C’est le 10 janvier 1910 que Henri Bourassa fonde le quotidien Le Devoir, soit exactement cent ans passés. Il le dirige pendant vingt-deux ans et six mois, période au cours de laquelle il signe quelque 6 700 éditoriaux. L’historien Pierre Anctil, de l’Université d’Ottawa, les a tous lus et indexés, puis en a réunis et commentés 60 sous le titre Fais ce que dois (devise du journal).
Bourassa a créé un organe de presse entièrement à sa solde, un véhicule exclusif de sa pensée, «sans compromis ni édulcoration». Ses éditoriaux font étalage d’une érudition exceptionnelle en matière de politique canadienne et sont rédigés «d’une plume hautement littéraire, souvent très polémique, le plus souvent impitoyable pour ses opposants».
À travers les 60 éditoriaux retenus se profilent les moments forts de la pensée de Bourassa. On constate que le fondateur du Devoir se démarque par son double nationalisme, à la fois tourné contre la Grande-Bretagne sur la scène internationale et en faveur du fait français dans la sphère intérieure canadienne. Cela l’amène à réclamer «plus d’avantages pour la population canadienne-française et pour l’Église catholique de langue française».

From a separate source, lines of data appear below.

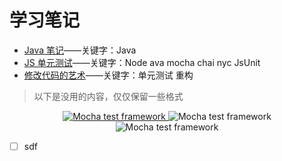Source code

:# 学习笔记
* [Java 笔记]()——关键字：Java
* [JS 单元测试]()——关键字：Node ava mocha chai nyc JsUnit
* [修改代码的艺术]()——关键字：单元测试 重构

> 以下是没用的内容，仅仅保留一些格式

<p align="center">
  <a href="https://www.baidu.com">
    <img src="https://cldup.com/xFVFxOioAU.svg" alt="Mocha test framework"/>
  </a>
    <img src="https://cldup.com/xFVFxOioAU.svg" alt="Mocha test framework"/>
  <br>
    <img src="https://cldup.com/xFVFxOioAU.svg" alt="Mocha test framework"/>
</p>

- [ ] sdf
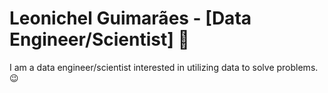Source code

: # Leonichel Guimarães - [Data Engineer/Scientist] :wave:

I am a data engineer/scientist interested in utilizing data to solve problems. :wink:

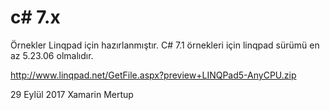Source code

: # c# 7.x


Örnekler Linqpad için hazırlanmıştır. C# 7.1 örnekleri için linqpad sürümü en az 5.23.06 olmalıdır.

http://www.linqpad.net/GetFile.aspx?preview+LINQPad5-AnyCPU.zip


29 Eylül 2017 Xamarin Mertup
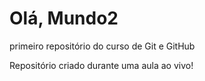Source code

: # Olá, Mundo2
 primeiro repositório do curso de Git e  GitHub

Repositório criado durante uma aula  ao vivo!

Le Devoir suit de près la crise scolaire en Ontario et Règlement 17 de 1912 devient «l’occasion d’un sursaut d’émotivité très intense». Le journal n’hésite jamais à rappeler les exactions et les abus de pouvoir dont souffrent les Franco-Ontariens.
Entre 1910 et 1919, Le Devoir publie 241 éditoriaux qui dénoncent «l’intransigeance linguistique anti-francophone systémique» en Ontario.